Here's a 335 neck (treble side-no dots) with a fair amount of player wear. Not so white, is it. Hmmm.

10 Responses to “The Mystery of the Too White Binding”

  1. RAB says:

    Hmmm…I will have to check the bindings on my ’63 355!

  2. Jonne says:

    Can’t blame the buyer (or was it me? 🙂 – on my ’60 355 it’s so pure white that it is suspicious: like chalk.

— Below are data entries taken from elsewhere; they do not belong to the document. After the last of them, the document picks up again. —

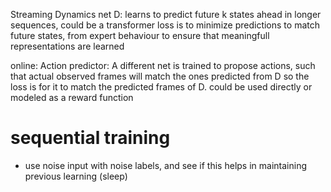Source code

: Streaming
Dynamics net D: learns to predict future k states ahead in longer sequences, could be a transformer
loss is to minimize predictions to match future states, from expert behaviour to ensure that meaningfull
representations are learned

online: Action predictor:
A different net is trained to propose actions, such that actual observed frames will match the ones predicted from D
so the loss is for it to match the predicted frames of D. could be used directly or modeled as a reward function


# sequential training
- use noise input with noise labels, and see if this helps in maintaining previous learning (sleep)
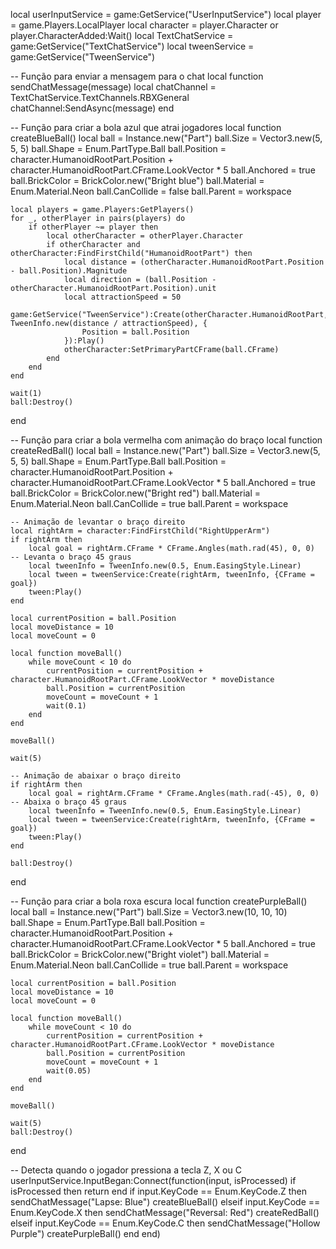 local userInputService = game:GetService("UserInputService")
local player = game.Players.LocalPlayer
local character = player.Character or player.CharacterAdded:Wait()
local TextChatService = game:GetService("TextChatService")
local tweenService = game:GetService("TweenService")

-- Função para enviar a mensagem para o chat
local function sendChatMessage(message)
    local chatChannel = TextChatService.TextChannels.RBXGeneral
    chatChannel:SendAsync(message)
end

-- Função para criar a bola azul que atrai jogadores
local function createBlueBall()
    local ball = Instance.new("Part")
    ball.Size = Vector3.new(5, 5, 5)
    ball.Shape = Enum.PartType.Ball
    ball.Position = character.HumanoidRootPart.Position + character.HumanoidRootPart.CFrame.LookVector * 5
    ball.Anchored = true
    ball.BrickColor = BrickColor.new("Bright blue")
    ball.Material = Enum.Material.Neon
    ball.CanCollide = false
    ball.Parent = workspace

    local players = game.Players:GetPlayers()
    for _, otherPlayer in pairs(players) do
        if otherPlayer ~= player then
            local otherCharacter = otherPlayer.Character
            if otherCharacter and otherCharacter:FindFirstChild("HumanoidRootPart") then
                local distance = (otherCharacter.HumanoidRootPart.Position - ball.Position).Magnitude
                local direction = (ball.Position - otherCharacter.HumanoidRootPart.Position).unit
                local attractionSpeed = 50
                game:GetService("TweenService"):Create(otherCharacter.HumanoidRootPart, TweenInfo.new(distance / attractionSpeed), {
                    Position = ball.Position
                }):Play()
                otherCharacter:SetPrimaryPartCFrame(ball.CFrame)
            end
        end
    end

    wait(1)
    ball:Destroy()
end

-- Função para criar a bola vermelha com animação do braço
local function createRedBall()
    local ball = Instance.new("Part")
    ball.Size = Vector3.new(5, 5, 5)
    ball.Shape = Enum.PartType.Ball
    ball.Position = character.HumanoidRootPart.Position + character.HumanoidRootPart.CFrame.LookVector * 5
    ball.Anchored = true
    ball.BrickColor = BrickColor.new("Bright red")
    ball.Material = Enum.Material.Neon
    ball.CanCollide = true
    ball.Parent = workspace

    -- Animação de levantar o braço direito
    local rightArm = character:FindFirstChild("RightUpperArm")
    if rightArm then
        local goal = rightArm.CFrame * CFrame.Angles(math.rad(45), 0, 0)  -- Levanta o braço 45 graus
        local tweenInfo = TweenInfo.new(0.5, Enum.EasingStyle.Linear)
        local tween = tweenService:Create(rightArm, tweenInfo, {CFrame = goal})
        tween:Play()
    end

    local currentPosition = ball.Position
    local moveDistance = 10
    local moveCount = 0

    local function moveBall()
        while moveCount < 10 do
            currentPosition = currentPosition + character.HumanoidRootPart.CFrame.LookVector * moveDistance
            ball.Position = currentPosition
            moveCount = moveCount + 1
            wait(0.1)
        end
    end

    moveBall()

    wait(5)

    -- Animação de abaixar o braço direito
    if rightArm then
        local goal = rightArm.CFrame * CFrame.Angles(math.rad(-45), 0, 0)  -- Abaixa o braço 45 graus
        local tweenInfo = TweenInfo.new(0.5, Enum.EasingStyle.Linear)
        local tween = tweenService:Create(rightArm, tweenInfo, {CFrame = goal})
        tween:Play()
    end

    ball:Destroy()
end

-- Função para criar a bola roxa escura
local function createPurpleBall()
    local ball = Instance.new("Part")
    ball.Size = Vector3.new(10, 10, 10)
    ball.Shape = Enum.PartType.Ball
    ball.Position = character.HumanoidRootPart.Position + character.HumanoidRootPart.CFrame.LookVector * 5
    ball.Anchored = true
    ball.BrickColor = BrickColor.new("Bright violet")
    ball.Material = Enum.Material.Neon
    ball.CanCollide = true
    ball.Parent = workspace

    local currentPosition = ball.Position
    local moveDistance = 10
    local moveCount = 0

    local function moveBall()
        while moveCount < 10 do
            currentPosition = currentPosition + character.HumanoidRootPart.CFrame.LookVector * moveDistance
            ball.Position = currentPosition
            moveCount = moveCount + 1
            wait(0.05)
        end
    end

    moveBall()

    wait(5)
    ball:Destroy()
end

-- Detecta quando o jogador pressiona a tecla Z, X ou C
userInputService.InputBegan:Connect(function(input, isProcessed)
    if isProcessed then return end
    if input.KeyCode == Enum.KeyCode.Z then
        sendChatMessage("Lapse: Blue")
        createBlueBall()
    elseif input.KeyCode == Enum.KeyCode.X then
        sendChatMessage("Reversal: Red")
        createRedBall()
    elseif input.KeyCode == Enum.KeyCode.C then
        sendChatMessage("Hollow Purple")
        createPurpleBall()
    end
end)
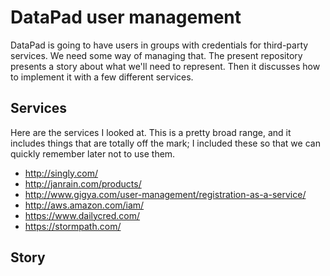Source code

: DataPad user management
=====

DataPad is going to have users in groups
with credentials for third-party services.
We need some way of managing that. The
present repository presents a story about
what we'll need to represent. Then it
discusses how to implement it with a few
different services.

## Services
Here are the services I looked at. This is
a pretty broad range, and it includes things
that are totally off the mark; I included
these so that we can quickly remember later
not to use them.

* http://singly.com/
* http://janrain.com/products/
* http://www.gigya.com/user-management/registration-as-a-service/
* http://aws.amazon.com/iam/
* https://www.dailycred.com/
* https://stormpath.com/

## Story
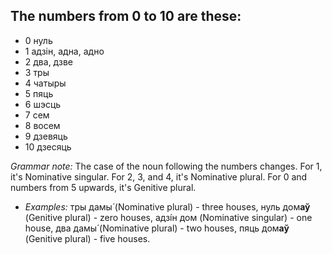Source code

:## The numbers from 0 to 10 are these:
* 0 нуль
* 1 адзін, адна, адно
* 2 два, дзве
* 3 тры
* 4 чатыры
* 5 пяць
* 6 шэсць
* 7 сем
* 8 восем
* 9 дзевяць
* 10 дзесяць

*Grammar note:* The case of the noun following the numbers changes. For 1, it's Nominative singular. For 2, 3, and 4, it's Nominative plural. For 0 and numbers from 5 upwards, it's Genitive plural.

* *Examples:* тры дамы́ (Nominative plural) - three houses, нуль дом**аў** (Genitive plural) - zero houses, адзíн дом (Nominative singular) - one house, два дамы́ (Nominative plural) - two houses, пяць дом**аў** (Genitive plural) - five houses.
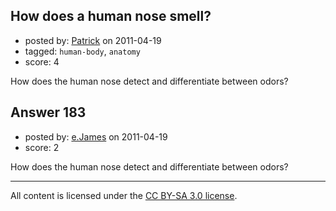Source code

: ## How does a human nose smell?

- posted by: [Patrick](https://stackexchange.com/users/-1/7-patrick) on 2011-04-19
- tagged: `human-body`, `anatomy`
- score: 4

How does the human nose detect and differentiate between odors?


## Answer 183

- posted by: [e.James](https://stackexchange.com/users/-1/54-e-james) on 2011-04-19
- score: 2

How does the human nose detect and differentiate between odors?



---

All content is licensed under the [CC BY-SA 3.0 license](https://creativecommons.org/licenses/by-sa/3.0/).
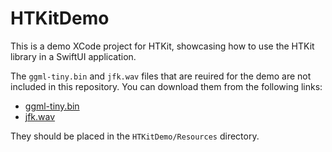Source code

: # HTKitDemo

This is a demo XCode project for HTKit, showcasing how to use the HTKit library in a SwiftUI application.

The `ggml-tiny.bin` and `jfk.wav` files that are reuired for the demo are not included in this repository. You can download them from the following links:

- [ggml-tiny.bin](https://huggingface.co/htkit/ggml-tiny/resolve/main/ggml-tiny.bin)
- [jfk.wav](https://files.bjnortier.com/HTKit/jfk.wav)

They should be placed in the `HTKitDemo/Resources` directory.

    ´60 has probably original frets too so there wouldn’t have been any need to change the neck binding. And I think in refrets luthiers usually try to save the original binding if possible.

  3. Ollie says:

    When I had my 355’s frets levelled the tech, who is a first rate guy and knows varitones back to front, thought it had been rebound on the neck. I said I thought it was just wear. Thanks for this entry as it’s confirmed what I hoped and put my mind at rest. Everytime I worry about something on my guitar I just look it up on here!

  4. OK Guitars says:

    I keep a folder of photos of every guitar I sell and I went back to every 59-65 ES-355 I’ve sold inthe past 3 years (about a dozen of them) and each and every one has that pure white binding. End of story.

  5. chuckNC says:

    End of story indeed. A couple of years ago I got the 355 bug and started trolling the bay for one. It didn’t take me much looking around to realize that the extra white neck binding was part of the 355 package. Bothered me the first time I noticed it, now I don’t find it unusual at all. Funny how the mind works.

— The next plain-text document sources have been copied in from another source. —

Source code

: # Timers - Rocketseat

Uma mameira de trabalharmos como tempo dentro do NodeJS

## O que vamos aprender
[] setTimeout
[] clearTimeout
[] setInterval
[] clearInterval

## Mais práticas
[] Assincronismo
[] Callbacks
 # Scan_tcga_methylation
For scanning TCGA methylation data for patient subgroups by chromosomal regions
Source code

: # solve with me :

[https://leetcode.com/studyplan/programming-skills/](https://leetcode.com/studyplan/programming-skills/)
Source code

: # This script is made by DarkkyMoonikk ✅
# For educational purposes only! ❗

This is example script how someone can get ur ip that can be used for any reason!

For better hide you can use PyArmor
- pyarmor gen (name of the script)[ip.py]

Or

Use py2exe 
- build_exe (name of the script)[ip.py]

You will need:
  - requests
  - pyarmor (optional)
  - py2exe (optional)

  6. Nelson Checkoway says:

    Definitely different. And not just on the ES-355 — also on the Les Paul Custom vs. Standard. Maybe it’s like that on all the ebony board Gibson electrics? Notice that the binding on the 355 and the LP custom is also thicker, and they also seem not to get the same ‘fit and finish’ process. The 335s and all the “standards” and “specials” have a thinner off white binding that often shows a seam where the piece at the bottom of the fingerboard meets the sides. The “custom” models, like the 355, tend not to show a join — not a side seam or a mitre — looking as if it is wrapped around the fingerboard and then sanded or planed to form the corner. I’m guessing that they need another material, which happens to be bright white, to make the thicker binding work and achieve the clean corner effect.

  7. OK Guitars says:

    That sounds completely logical. How un-Gibsonlike.

  8. OldWoody says:

    Having owned many 50’s bound Gibsons over the years I EXPECT to see white on the neck binding, going to yellowed where it is over the body, unless it’s been under the bed for 40 years.
    If it doesn’t look like that, I worry.

  9. Mark says:

    Hello Mr. Gelber. Great site!
    I own an ES-335 and I have a question about the neck binding that you may be kind enough to clarify for me. Is it made of wood? (maple?) or is it plastic? Does this vary between models or year of production?
    My appreciation for your time.

  10. OK Guitars says:

    It’s a plastic called Royalite. There was no variation that I’m aware of during the 50’s and 60’s. Not certain about the 70’s. By the 80’s the bindings had become somewhat thicker and they may have changed the plastic as well. The modern Gibsons use a cream colored binding that tries to mimic a binding that has yellowed due to the yellowing of the lacquer. It looks wrong to me although I hear they’ve improved it.